A new study conducted by researchers from Children’s National Hospital explored how women’s mental health during pregnancy may impact their children’s development. According to their findings, women who struggle with anxiety, depression, or high levels of stress during pregnancy may be more likely to have toddlers who struggle with cognitive development.
“By identifying the pregnant women with elevated levels of psychological distress, clinicians could recognize those babies who are at risk for later neurodevelopmental impairment and might benefit from early, targeted interventions,” said researcher Catherine Limperopoulous, Ph.D.
How mental health impacts children’s cognition
For the study, the researchers analyzed data from healthy mothers and infants involved in a cohort study from January 2016, to October 2020, at Children’s National Hospital. The mothers completed questionnaires that assessed their mental health during pregnancy. Their babies had MRI scans and then underwent a cognitive assessment at 18 months old.

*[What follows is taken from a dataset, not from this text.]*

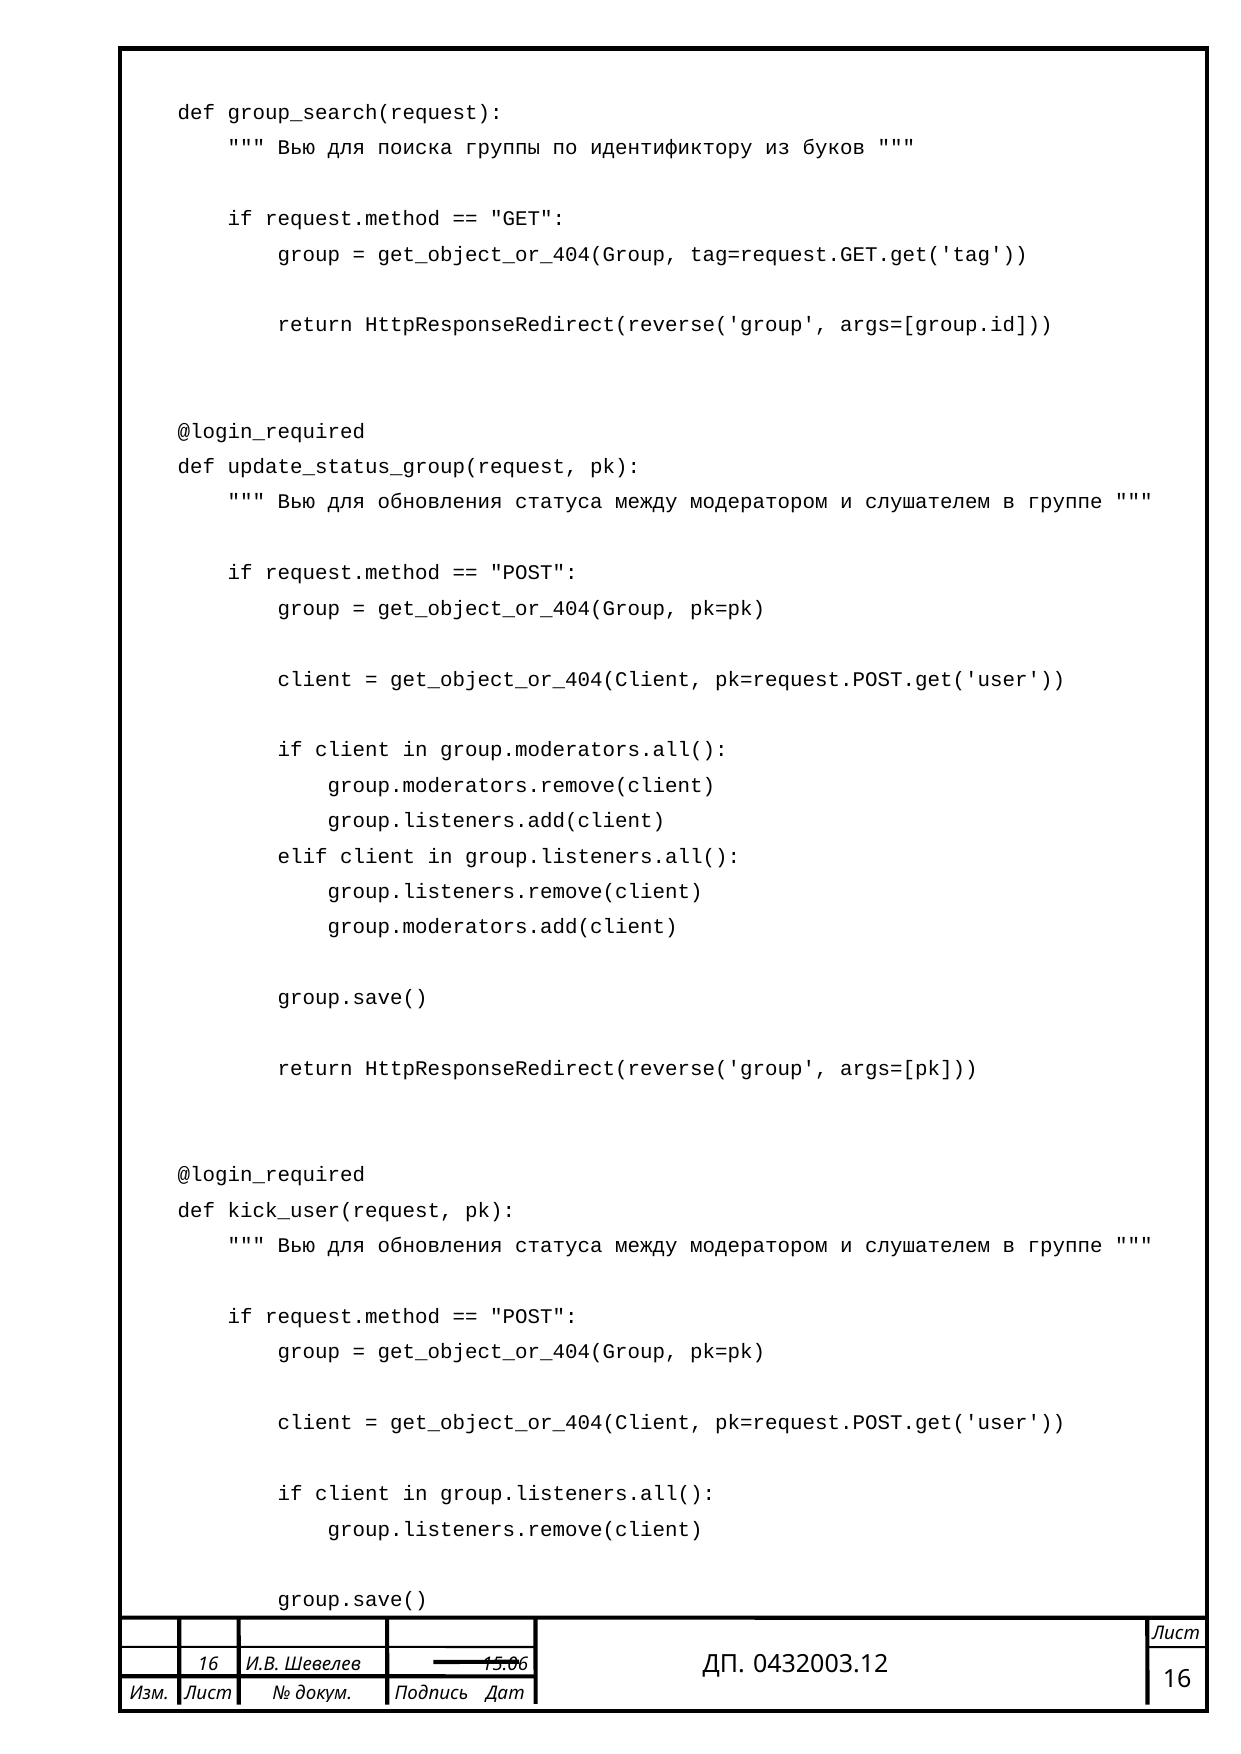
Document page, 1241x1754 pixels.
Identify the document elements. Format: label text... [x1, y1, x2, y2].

Ultimately, the researchers identified a link between mental health struggles during pregnancy and toddlers’ cognitive development. Mothers who had stress, anxiety, or depression while pregnant were more likely to have toddlers with poorer cognitive skills.
The researchers observed this effect on the infants’ brain scans while they were still in the womb. They noticed that the infants struggling with cognitive development were more likely to have a smaller left hippocampus region of their brains. The team attributes this to exposure to maternal stress while in the womb.
They explained that this is likely to have an effect on toddlers’ ability to establish relationships as they continue to grow and develop. This may hinder their social-emotional skills long-term.
Because of how strongly stress can affect pregnant women and their babies, the researchers hope these findings continue to highlight the importance of consumers taking care of their mental health.
“We’re looking at shifting the health care paradigm and adopting these changes more broadly to better support moms,” said Dr. Limperopoulos. “What’s clear is early interventions could help moms reduce their stress, which can positively impact their symptoms and thereby their baby long after birth.”